Knausz:  Das ist fast ausschließlich auf Innovation zurückzuführen. Und das ist auch logisch. Denn wenn man in der Entsorgung für Tonnen zahlen muss, dann wird man danach trachten, so wenig Tonnen wie möglich zu produzieren, und das geht über immer dünnere und immer leichtere Materialien.

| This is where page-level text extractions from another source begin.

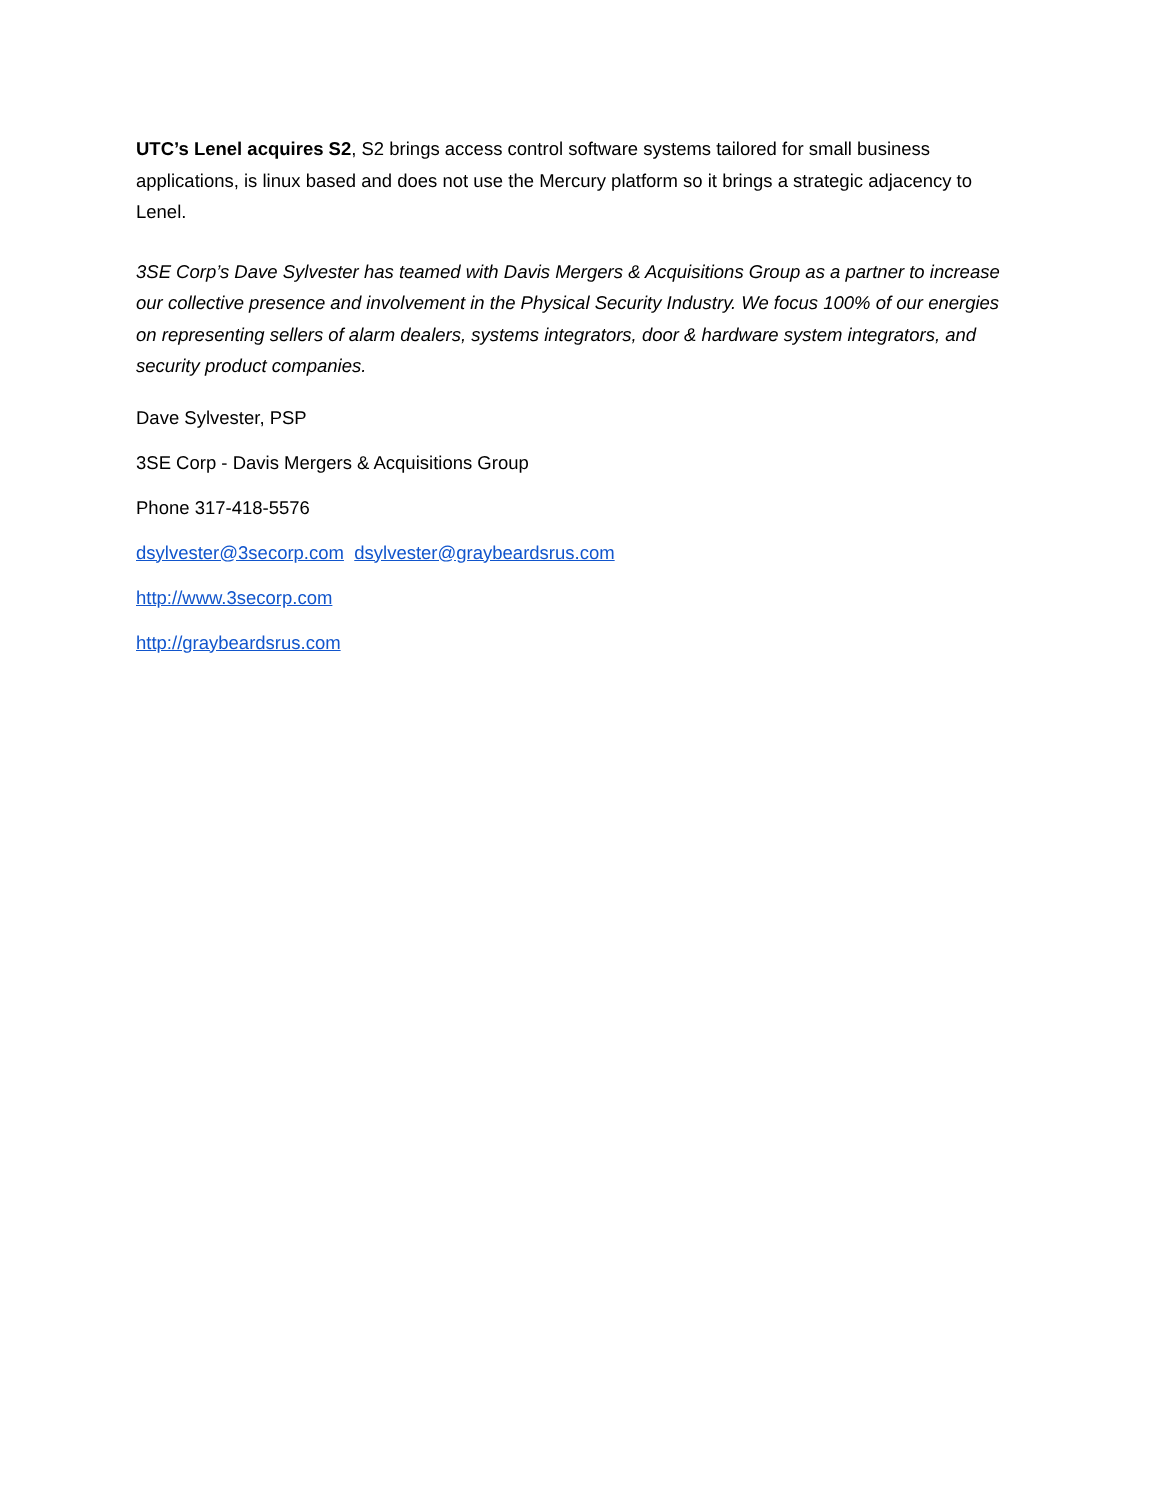UTC’s Lenel acquires S2, S2 brings access control software systems tailored for small business applications, is linux based and does not use the Mercury platform so it brings a strategic adjacency to Lenel.
3SE Corp’s Dave Sylvester has teamed with Davis Mergers & Acquisitions Group as a partner to increase our collective presence and involvement in the Physical Security Industry. We focus 100% of our energies on representing sellers of alarm dealers, systems integrators, door & hardware system integrators, and security product companies.
Dave Sylvester, PSP
3SE Corp - Davis Mergers & Acquisitions Group
Phone 317-418-5576
dsylvester@3secorp.com dsylvester@graybeardsrus.com
http://www.3secorp.com
http://graybeardsrus.com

(+) plus: Wo steht die heimische Abfall- und Entsorgungswirtschaft im internationalen Vergleich?
Knausz: Wenn man sich den gesamten Altstoff- und Recyclingmarkt in Europa ansieht, dann ist Österreich ganz vorne mit dabei. Wir sind fast jedes Jahr in den Top 3, meis­tens sind wir Zweiter hinter Belgien. Das hat einen einfachen Grund: Die Belgier lieben Bier. Und am liebsten trinken sie ihr Bier aus 0,33-Liter-Glasflaschen. Die sind so schwer, da kommen im Laufe eines Jahres enorme Mengen zusammen. Bezüglich der Sammeldisziplin der Bevölkerung liegt Österreich laut einer aktuellen EU-Studie gemeinsam mit Holland auf dem ersten Platz.

(+) plus:
Worauf führen Sie diese Sammelleidenschaft der Österreicher zurück?
Knausz:  Zum einen haben wir in Österreich sehr früh mit dem Sammeln von Altstoffen begonnen. Die Klassiker wie Glas oder Papier werden seit den 50er-Jahren gesammelt, Kunststoffverpackungen seit 1993. Zum anderen arbeitet die österreichische Wirtschaft über die ARA sehr gut mit den Kommunen zusammen. Wir streiten zwar wie die Rohrspatzen um das liebe Geld, arbeiten aber sehr gut zusammen. Das ist nicht überall so. In Deutschland sind die Zeitungen voll mit den Streitereien zwischen den Kommunen und der privaten Abfallwirtschaft. Die werfen sich, wo es nur geht, Knüppel zwischen die Beine. Dass dabei nur suboptimale Lösungen herauskommen können, ist offensichtlich.

(+) plus: Gemeinsam mit fünf weiteren Industriepartnern unterstützt die ARA das neue Christian Doppler Labor für »Anthropogene Ressourcen«. Welche Erwartungen haben Sie an diese Kooperation?
Knausz:  Urban Mining ist derzeit ein klassisches Modethema. Das liegt daran, dass die Europäische Union erkannt hat, dass wir 93 %
der Rohstoffe einführen müssen. Und davon kommen 70 % aus politisch instabilen Regionen. Wohin so eine Abhängigkeit führen kann, hat man beim Gas-Streit zwischen Russland und der Ukraine gesehen.
Deshalb hat die EU in der Abfallrahmenrichtlinie festgelegt, dass in Zukunft nicht mehr nur Verpackungen und Elektroaltgeräte recycelt werden müssen, sondern dass alles recycelt werden muss. Ab 2020 müssen 50 % aller Stoffe recycelt werden. Aber um zu wissen, wie viel 50 % sind, muss ich erst wissen, was 100 % sind. Das weiß derzeit aber niemand. Wir sind der Meinung, dass man sich neuen Herausforderungen im Leben erst einmal von der wissenschaftlichen Seite nähern sollte. Vor allem dann, wenn man noch ein paar Jahre Zeit hat. Deshalb unterstützen wir das Christian Doppler Labor, um zu wissen, worüber wir beim Thema Urban Mining überhaupt reden.

(+) plus: Was erwarten Sie von 2013?
Knausz: Ich rechne mit einer nicht allzu rosigen Konjunktur und leicht rückläufigen Altstoffmärkten. Außerdem beobachten wir derzeit sehr interessiert, welche Form die Novelle zum Abfallwirtschaftsgesetz schlussend­lich haben wird. Aus heutiger Sicht gehen wir davon aus, dass wir uns formal völlig neu aufstellen müssen und der bürokratische Aufwand enorm sein wird.